Eine Erbeinsetzung ist formunwirksam, wenn die Erben in einem eigenhändigen Testament erst durch Bezugnahme auf eine nicht die Testamentsform wahrende Anlage individualisierbar bestimmt werden. (red.)

BGH v. 10.11.2021 – IV ZB 30/20

BGB § 2247, § 2267

Beraterhinweis Nach § 2247 Abs. 1 BGB kann der Erblasser ein Testament durch eine eigenhändig geschriebene und unterschriebene Erklärung errichten. Um wirksam zu sein, müssen sämtliche Verfügungen des Erblassers diese Formanforderungen erfüllen. Zulässig ist es, wenn in einem Testament auf eine andere wirksame letztwillige Verfügung verwiesen wird (BGH v. 15.6.2010 – IV ZR 21/09, ZEV 2010, 364; Weidlich in Grüneberg, BGB, § 2247 Rz. 8).
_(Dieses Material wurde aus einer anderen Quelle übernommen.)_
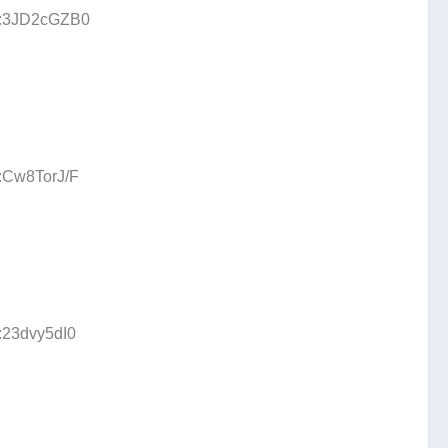
ID:3JD2cGZB0
D:Cw8TorJ/F
:23dvy5dI0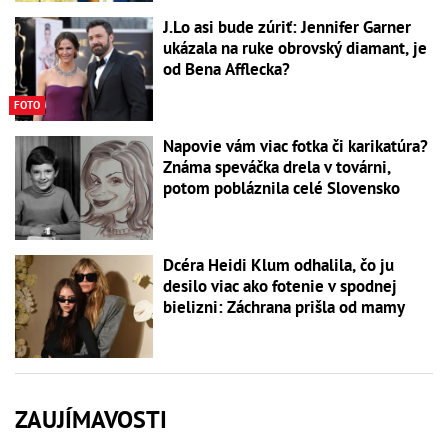
J.Lo asi bude zúriť: Jennifer Garner
ukázala na ruke obrovský diamant, je
od Bena Afflecka?
FOTO
Napovie vám viac fotka či karikatúra?
Známa speváčka drela v továrni,
potom pobláznila celé Slovensko
Dcéra Heidi Klum odhalila, čo ju
desilo viac ako fotenie v spodnej
bielizni: Záchrana prišla od mamy
ZAUJÍMAVOSTI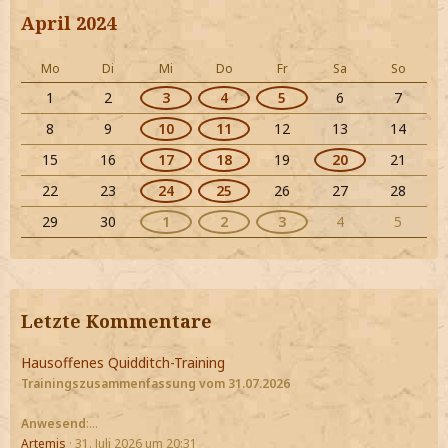
April 2024
Mo
Di
Mi
Do
Fr
Sa
So
1
2
3
4
5
6
7
8
9
10
11
12
13
14
15
16
17
18
19
20
21
22
23
24
25
26
27
28
29
30
1
2
3
4
5
Letzte Kommentare
Hausoffenes Quidditch-Training
Trainingszusammenfassung vom 31.07.2026
Anwesend
:…
Artemis
31. Juli 2026 um 20:31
Auf Schriftstücke, die nicht der Testamentsform genügen, kann der Erblasser dagegen grundsätzlich nicht Bezug nehmen (sog. "testamentum mysticum"), weil es insoweit an einer den Vorschriften der § 9 Abs. 1 Satz 2 BeurkG, § 160 Abs. 5 ZPO vergleichbaren Regelung fehlt, welche die Bezugnahme auf eine beigefügte Anlage für zulässig erklärt. Dementsprechend ist eine Erbeinsetzung unter Bezugnahme auf eine handgeschriebene Liste namentlich aufgeführter Erben unwirksam, wenn die räumlich im Anschluss an das Testament abgefasste Liste nicht unterschrieben ist (OLG München v. 7.10.2010 – 31 Wx 161/10, MDR 2011, 235). Gleiches gilt, wenn im Testament auf ein maschinell erstelltes Schriftstück Bezug genommen wird (BayObLG v. 10.7.1979 – BReg. 1 Z 28/79, BayObLGZ 1979, 215; OLG Köln v. 6.10.2014 – 2 Wx 249/14, FamRZ 2015, 1529). Zulässig ist eine solche Bezugnahme allein zum Zwecke der näheren Erläuterung der testamentarischen Bestimmungen, weil es sich dann nur um die Auslegung des bereits formgültig erklärten, andeutungsweise erkennbaren Willens handelt (OLG Köln v. 6.10.2014 – 2 Wx 249/14, FamRZ 2015, 1529; Weidlich in Grüneberg, BGB, § 2247 Rz. 8). Für eine solche Andeutung des Erblasserwillens reicht allerdings die bloße Bezugnahme auf die formunwirksame Anlage allein nicht aus, denn die Anwendung der Andeutungstheorie kann nicht dazu führen, die Formnichtigkeit einer letztwilligen Verfügung zu überwinden.